First-quarter revenue increased 2% year over year to $2.8 billion, in line with consensus estimates.
Rental revenue grew 2.4%, with General Tool up 1% and Specialty up 5%. The U.K. business declined 2%, compared with flat performance in the prior quarter. Lower sales of used equipment continued to weigh on total revenue.
Adjusted pretax profit was $552 million, about 1% below the $557 million consensus. Adjusted earnings per share were 95.3 cents, also 1% below estimates.
EBITDA of $1.28 billion came in slightly under forecasts, with margins narrowing to 45.6%, down about 120 basis points from a year earlier.
Jefferies said the decline reflected “mix, some repositioning of fleet and higher repair costs”.
General Tool reported flat organic revenue and a 7% decline in EBIT. Specialty posted 5% revenue growth and an 8% increase in EBIT. The U.K. business saw a 27% year-over-year drop in profits.
Capital expenditure fell 46% to $532 million from $855 million a year earlier, contributing to free cash flow of $514 million. Net debt to EBITDA was 1.6 times, unchanged from the prior quarter.
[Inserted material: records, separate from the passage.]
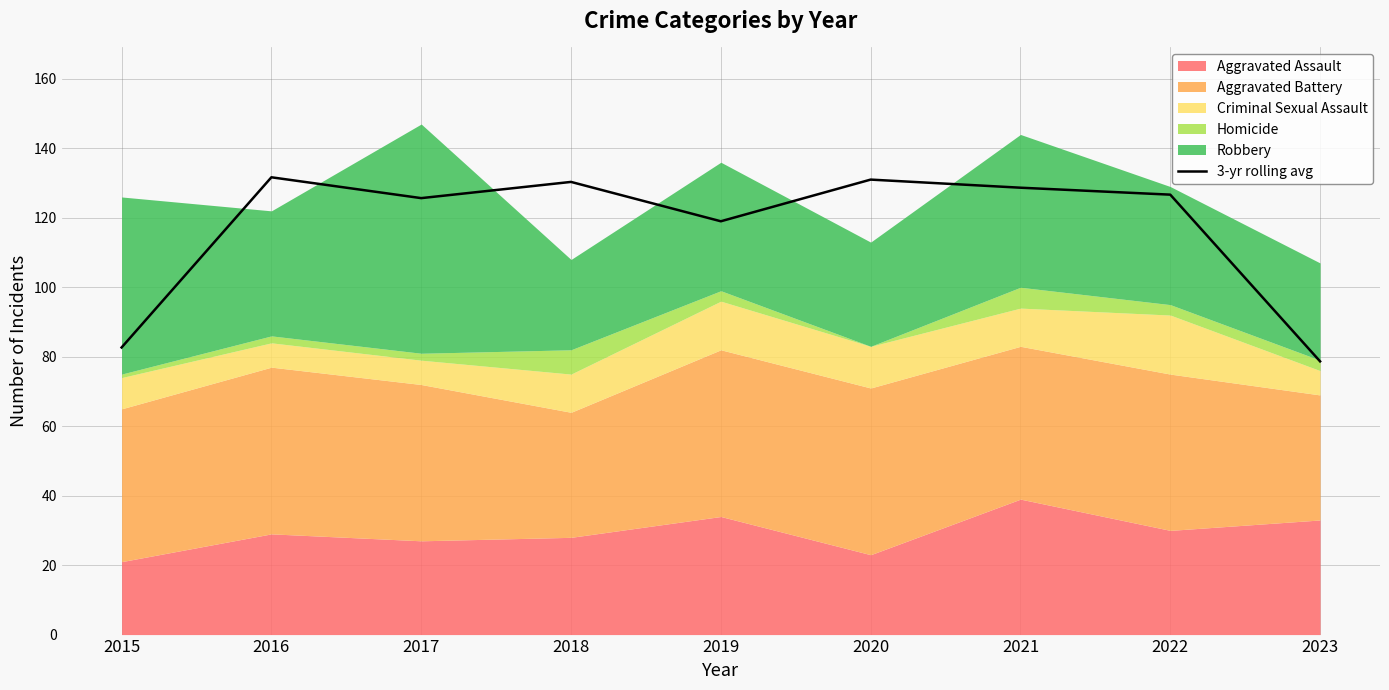

What is the sum of the values at 2020 and 2018?

261.3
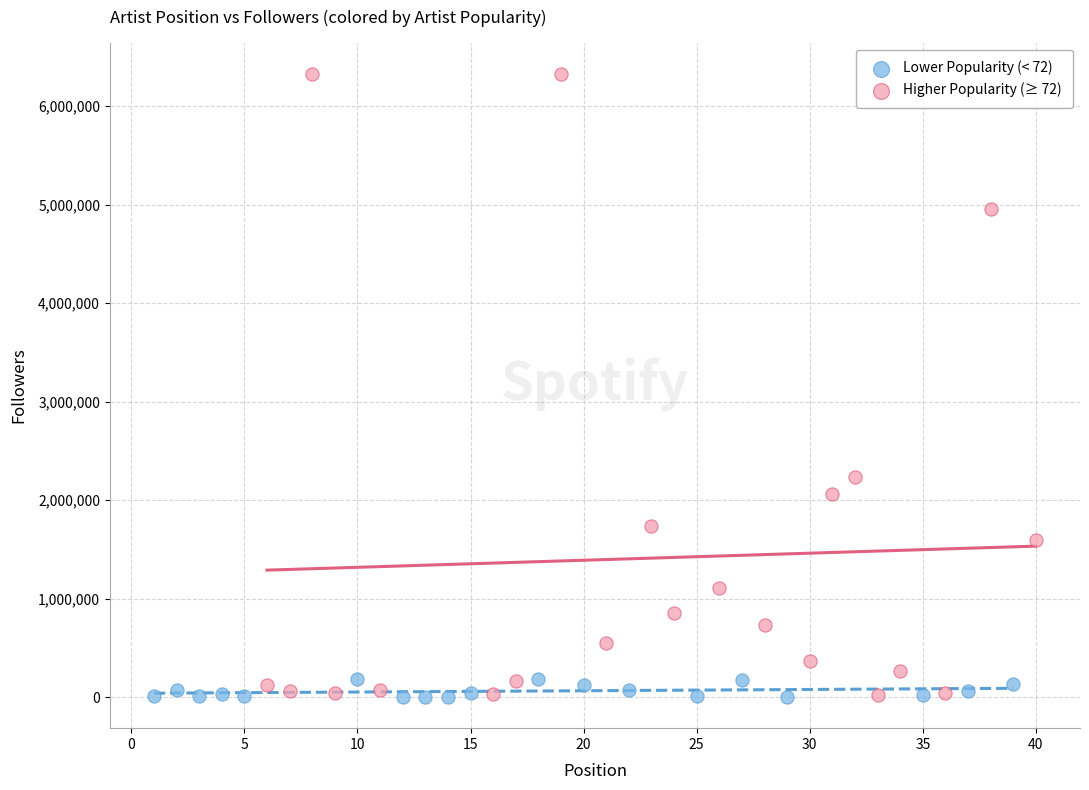

Which series reaches the maximum Y coordinate?

Higher Popularity (≥ 72)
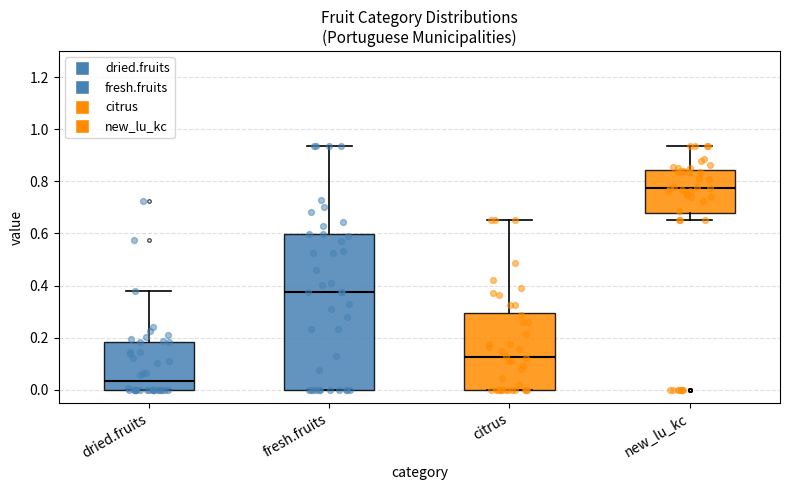

Reading left to right, read every box against the y-axis: the position of its median line, the range the box covers, and the ends of its whiskers. The values are not printed on the chart, so give them approximately, as read against the axis.

dried.fruits: median 0.04, box 0.00 to 0.18, whiskers 0.00 to 0.38
fresh.fruits: median 0.38, box 0.00 to 0.60, whiskers 0.00 to 0.94
citrus: median 0.12, box 0.00 to 0.30, whiskers 0.00 to 0.66
new_lu_kc: median 0.78, box 0.68 to 0.84, whiskers 0.66 to 0.94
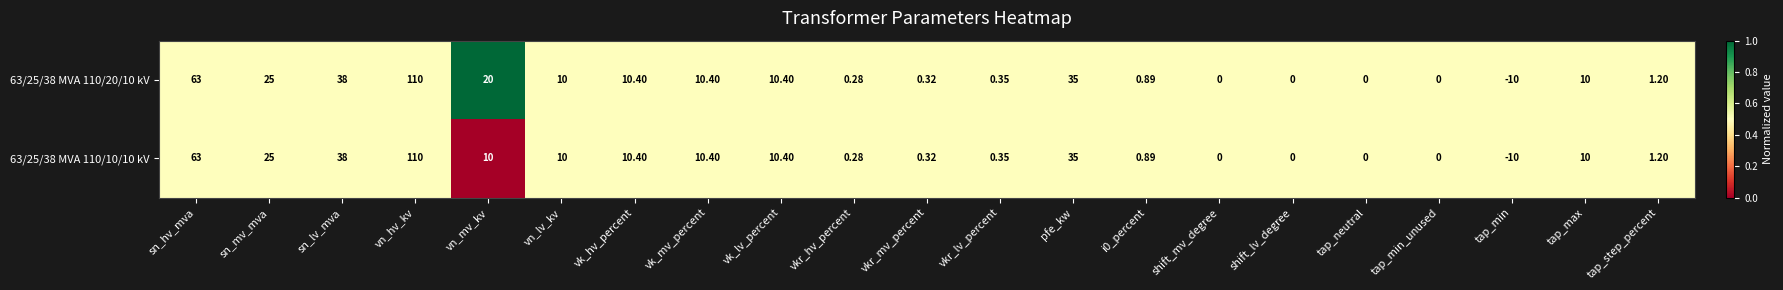

Which series has the largest total across all categories?

63/25/38 MVA 110/20/10 kV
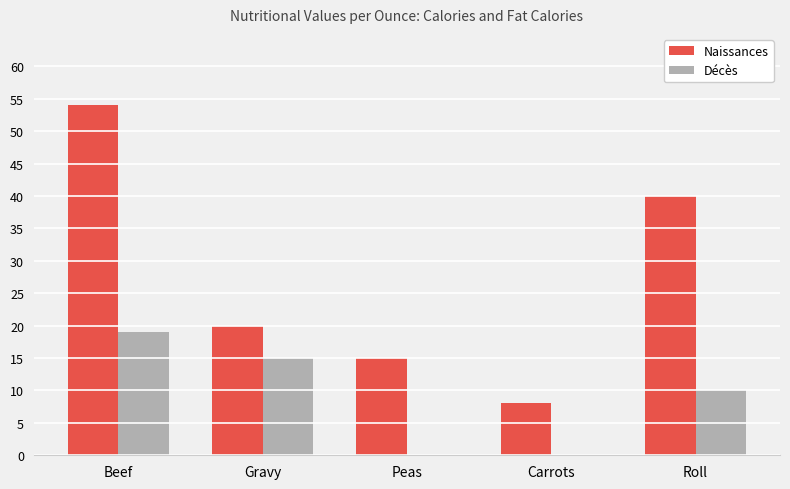

Count the number of categories in the chart.

5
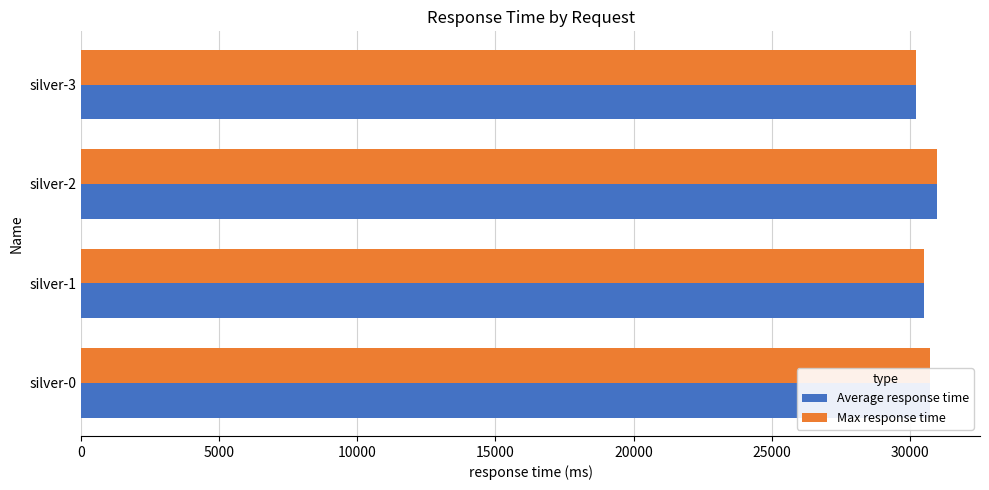

True or false: Average response time has a value of 30746 at silver-0.

True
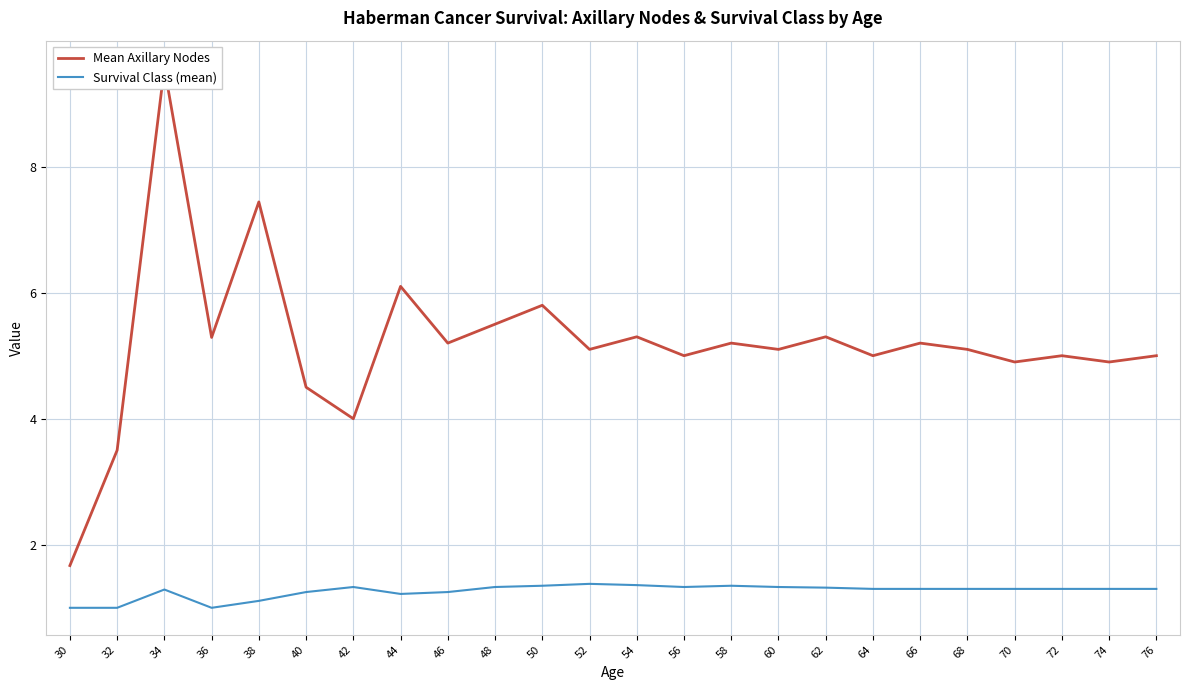

What is the spread (max minus min) of values at 74?

3.6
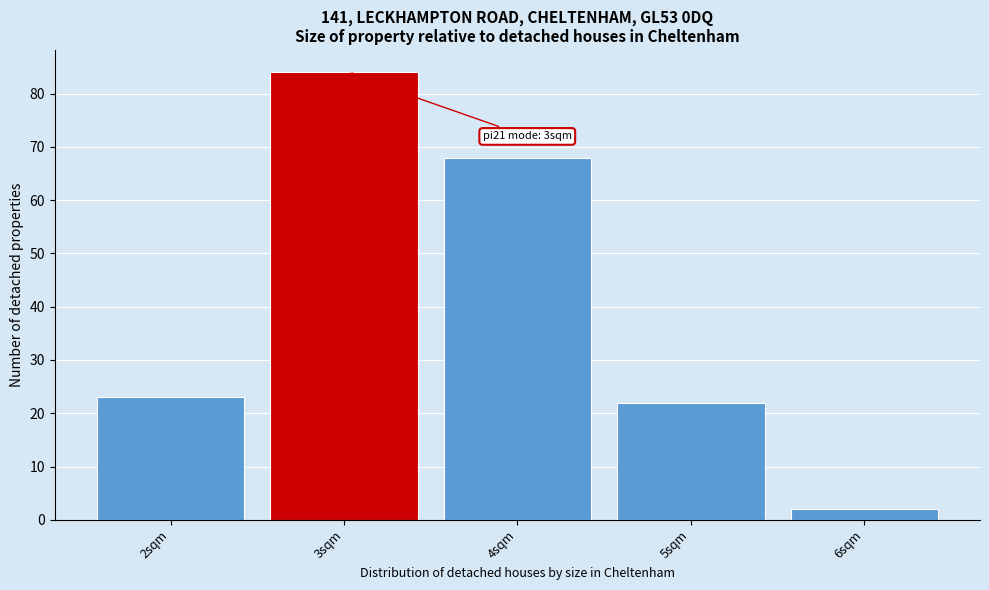

Reading left to right, extract all data points from this chart.

23	84	68	22	2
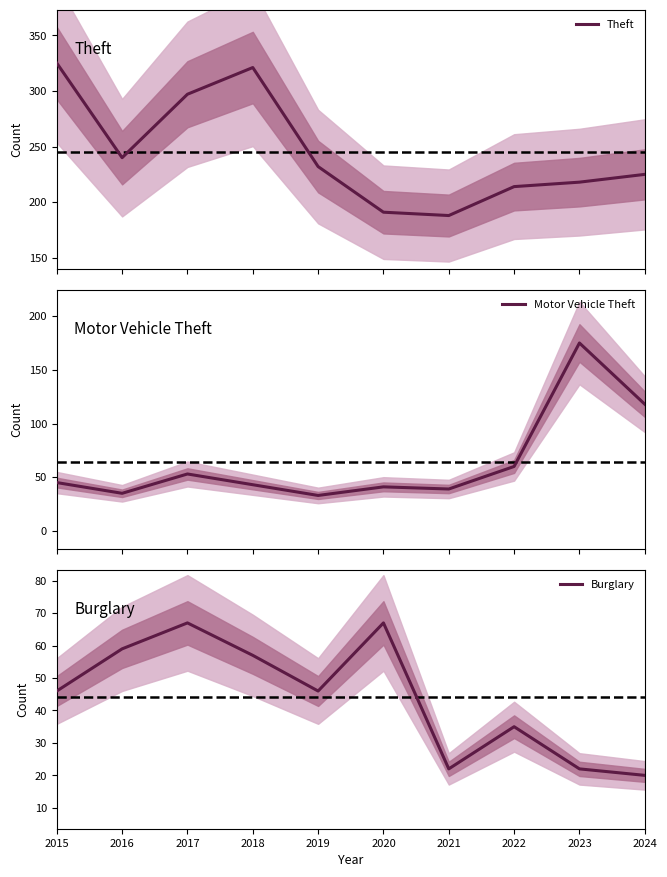

Where is the first local maximum for Burglary?

2017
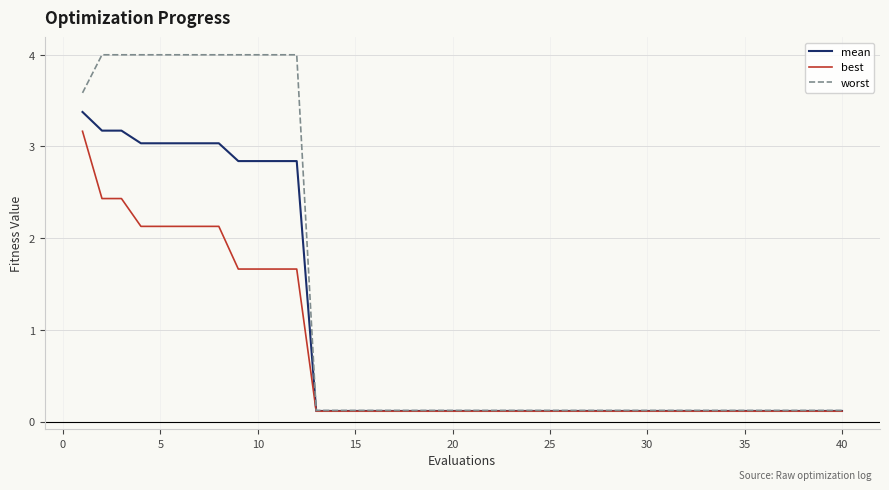

What is the greatest value displayed?

4.0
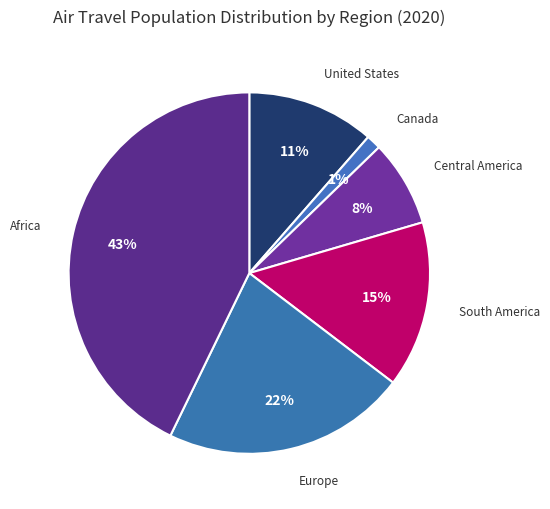

True or false: Canada accounts for 13% of the total.

False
Ashtead raised its full-year free cash flow guidance to $2.2 billion to $2.5 billion, from a previous range of $2.0 billion to $2.3 billion, citing expected cash tax benefits.
Guidance for rental revenue growth remained 0% to 4% and capex $1.8 billion to $2.2 billion.
Jefferies said consensus estimates are likely to remain largely unchanged but noted that “solid share price performance in recent months against easing GenTool growth, a weak U.K. business, and overall weaker EBITDA margins may offset some of the optimism on the outlook today.”
RBC Capital Markets described the earnings misses as “in the ballpark” and said Specialty continues to show resilience even as General Tool contracts.